Adiciona-se a essa extraordinária oportunidade estratégica que o Brasil afinal detém, o rico conteúdo em gás do pré-sal,  não só para suprir com abundância a demanda por parte da indústria e do consumo doméstico, mas também pela presença de matéria-prima para fabricação de fertilizantes, outra fragilidade nacional na medida em que o nosso importantíssimo agronegócio, uma das principais colunas de nossa economia, depende de fertilizantes importados. Também é igualmente rico em insumos básicos para a produção petroquímica, setor importante da economia moderna.

Entretanto, essa autonomia não representará soberania se não estiver baseada, concretamente em tais pressupostos. É este o perigo que sentimos com o ensaio de desnacionalização por setores do atual Governo. A soberania nacional é mais importante do que um momentâneo e temporário alivio financeiro que a venda do Pré-sal poderia proporcionar.

No Mundo: 

Se o imenso potencial de destruição tem impedido o conflito bélico direto entre ao EUA e a Rússia, tem propiciado oportunidades cada vez maiores de guerras periféricas. O nosso País se crê distante da guerra geopolítica, mas está no centro. É impossível deixar de perceber a analogia da situação atual com as vésperas da II Guerra entre as potências centro-europeias e as democracias ocidentais. Naquela ocasião a Alemanha precisava de matérias prima e a Inglaterra queria manter seu mercado.

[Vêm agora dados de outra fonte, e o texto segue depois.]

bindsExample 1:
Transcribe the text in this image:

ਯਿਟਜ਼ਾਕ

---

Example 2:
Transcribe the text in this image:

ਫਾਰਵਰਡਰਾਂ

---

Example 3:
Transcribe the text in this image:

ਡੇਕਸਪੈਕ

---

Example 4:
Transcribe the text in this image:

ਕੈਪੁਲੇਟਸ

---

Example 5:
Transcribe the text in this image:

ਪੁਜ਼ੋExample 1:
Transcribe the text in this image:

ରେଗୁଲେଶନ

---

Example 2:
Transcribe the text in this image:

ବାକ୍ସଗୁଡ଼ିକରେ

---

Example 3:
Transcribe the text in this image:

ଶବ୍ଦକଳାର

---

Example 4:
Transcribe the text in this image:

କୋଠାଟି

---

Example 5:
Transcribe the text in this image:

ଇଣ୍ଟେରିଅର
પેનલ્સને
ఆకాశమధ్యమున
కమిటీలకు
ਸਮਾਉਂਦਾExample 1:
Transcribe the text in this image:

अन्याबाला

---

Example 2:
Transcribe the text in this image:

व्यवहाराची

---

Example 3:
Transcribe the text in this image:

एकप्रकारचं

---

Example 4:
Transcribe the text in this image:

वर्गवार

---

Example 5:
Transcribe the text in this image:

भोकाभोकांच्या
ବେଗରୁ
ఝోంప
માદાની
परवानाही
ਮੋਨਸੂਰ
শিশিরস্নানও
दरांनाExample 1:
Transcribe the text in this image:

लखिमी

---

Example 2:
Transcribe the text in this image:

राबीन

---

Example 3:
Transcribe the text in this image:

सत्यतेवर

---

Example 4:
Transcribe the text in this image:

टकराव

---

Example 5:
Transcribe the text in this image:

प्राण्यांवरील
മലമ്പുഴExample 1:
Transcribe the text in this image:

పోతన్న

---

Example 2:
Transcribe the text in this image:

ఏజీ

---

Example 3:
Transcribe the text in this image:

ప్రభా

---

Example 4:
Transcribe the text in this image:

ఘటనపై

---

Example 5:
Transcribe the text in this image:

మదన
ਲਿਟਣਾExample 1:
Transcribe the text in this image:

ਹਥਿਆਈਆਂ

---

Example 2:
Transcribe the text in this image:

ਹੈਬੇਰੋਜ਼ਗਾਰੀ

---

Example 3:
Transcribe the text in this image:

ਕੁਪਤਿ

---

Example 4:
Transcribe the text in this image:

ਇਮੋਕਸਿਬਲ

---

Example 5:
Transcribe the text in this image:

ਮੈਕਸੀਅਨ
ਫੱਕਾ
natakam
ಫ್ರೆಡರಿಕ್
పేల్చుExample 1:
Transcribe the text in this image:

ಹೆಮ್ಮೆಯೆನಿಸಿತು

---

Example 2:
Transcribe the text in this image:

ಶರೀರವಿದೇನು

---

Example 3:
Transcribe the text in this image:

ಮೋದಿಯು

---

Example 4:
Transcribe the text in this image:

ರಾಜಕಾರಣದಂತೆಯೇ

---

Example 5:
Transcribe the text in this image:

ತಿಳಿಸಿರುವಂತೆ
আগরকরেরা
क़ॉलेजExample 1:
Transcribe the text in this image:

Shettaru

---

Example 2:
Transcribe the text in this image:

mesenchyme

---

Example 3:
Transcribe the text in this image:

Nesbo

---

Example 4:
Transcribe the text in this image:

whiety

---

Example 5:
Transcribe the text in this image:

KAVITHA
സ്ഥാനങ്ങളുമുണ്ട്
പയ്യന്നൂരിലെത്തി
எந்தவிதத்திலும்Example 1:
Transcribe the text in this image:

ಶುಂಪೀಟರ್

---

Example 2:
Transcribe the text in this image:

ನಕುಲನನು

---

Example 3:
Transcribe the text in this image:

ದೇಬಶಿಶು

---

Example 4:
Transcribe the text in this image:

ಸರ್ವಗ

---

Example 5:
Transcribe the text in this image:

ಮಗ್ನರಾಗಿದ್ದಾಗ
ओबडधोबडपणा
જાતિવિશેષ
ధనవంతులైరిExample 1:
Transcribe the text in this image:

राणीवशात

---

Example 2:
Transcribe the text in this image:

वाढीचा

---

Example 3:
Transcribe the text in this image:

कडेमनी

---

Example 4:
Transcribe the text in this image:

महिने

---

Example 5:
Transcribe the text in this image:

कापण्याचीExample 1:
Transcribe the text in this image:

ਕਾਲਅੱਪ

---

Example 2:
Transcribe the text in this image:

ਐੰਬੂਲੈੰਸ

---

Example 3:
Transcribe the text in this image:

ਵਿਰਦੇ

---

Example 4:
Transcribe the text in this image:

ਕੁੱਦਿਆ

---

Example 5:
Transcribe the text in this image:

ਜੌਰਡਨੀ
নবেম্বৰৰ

Ambos os lados mantinham as pressões, o lado ocidental até com a ameaça velada do uso da força. Militarmente éramos insignificantes, quer como aliados, quer como inimigos, mas a posição geográfica do nosso Nordeste tornava-se mais e mais importante para as democracias, a medida em que os EUA se aproximavam da guerra.

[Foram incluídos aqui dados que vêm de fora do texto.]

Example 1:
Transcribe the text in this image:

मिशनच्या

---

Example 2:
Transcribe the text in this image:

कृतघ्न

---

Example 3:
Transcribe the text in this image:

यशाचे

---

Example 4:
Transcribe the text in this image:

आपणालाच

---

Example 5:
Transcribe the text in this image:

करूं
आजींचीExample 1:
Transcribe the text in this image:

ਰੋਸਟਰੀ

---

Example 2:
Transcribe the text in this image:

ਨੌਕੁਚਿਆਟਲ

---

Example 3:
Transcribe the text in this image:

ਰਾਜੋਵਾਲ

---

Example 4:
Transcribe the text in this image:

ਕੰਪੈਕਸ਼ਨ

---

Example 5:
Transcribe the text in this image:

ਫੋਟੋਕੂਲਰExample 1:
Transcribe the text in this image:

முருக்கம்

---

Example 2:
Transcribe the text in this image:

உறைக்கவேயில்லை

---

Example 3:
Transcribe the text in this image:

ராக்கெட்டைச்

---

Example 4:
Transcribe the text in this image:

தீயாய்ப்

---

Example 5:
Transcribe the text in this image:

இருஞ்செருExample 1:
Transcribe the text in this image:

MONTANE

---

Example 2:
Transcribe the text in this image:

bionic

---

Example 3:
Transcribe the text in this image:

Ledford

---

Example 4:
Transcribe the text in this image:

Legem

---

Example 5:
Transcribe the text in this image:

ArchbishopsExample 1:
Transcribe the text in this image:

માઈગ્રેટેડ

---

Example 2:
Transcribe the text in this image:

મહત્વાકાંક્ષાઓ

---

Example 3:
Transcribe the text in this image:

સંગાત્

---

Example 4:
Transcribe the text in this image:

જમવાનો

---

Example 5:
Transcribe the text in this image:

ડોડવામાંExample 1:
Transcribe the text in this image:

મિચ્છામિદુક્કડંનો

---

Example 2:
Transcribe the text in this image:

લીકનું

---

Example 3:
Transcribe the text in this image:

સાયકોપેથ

A situação atual assemelha-se a histórica, agora com o antagonismo EUA/OTAN x China/Rússia, sendo que a importância da posição do Nordeste pode ser substituída pela importância das jazidas do Pré-sal e tendo a China como sócia em uma área de influência dos Estados Unidos, o Brasil está na linha de impacto de um megaconflito entre Ocidente e Oriente, se chegar a acontecer.

Nos primórdios da II Guerra houve a Guerra da Abissínia, de tão pouco interesse para nós como as do Iraque e a ocupação dos Sudetos, similar a atual ocupação da Ucrânia.

Até aí tudo bem. Agora, como então nos interessa a neutralidade mas na II Guerra fomos forçados a tomar posição por manobra psicológica e ameaça de invasão do Nordeste e agora o objeto ambicionado é o Pré-sal. A manobra psicológica já começou.

Caso se ampliem as guerras periféricas não é necessário uma guerra geral para garantir o suprimento e a nossa debilidade militar está, em termos similar a da época da II Guerra.  Deu para entender?

Se ainda não, lembro a citação de Bismark “Riquezas naturais de posse de povos que não querem ou não podem explorar deixam de ser uma vantagem par se tornar um perigo para seus detentores.

Que o Deus dos Exércitos nos dê coragem porque a força nós podemos criar.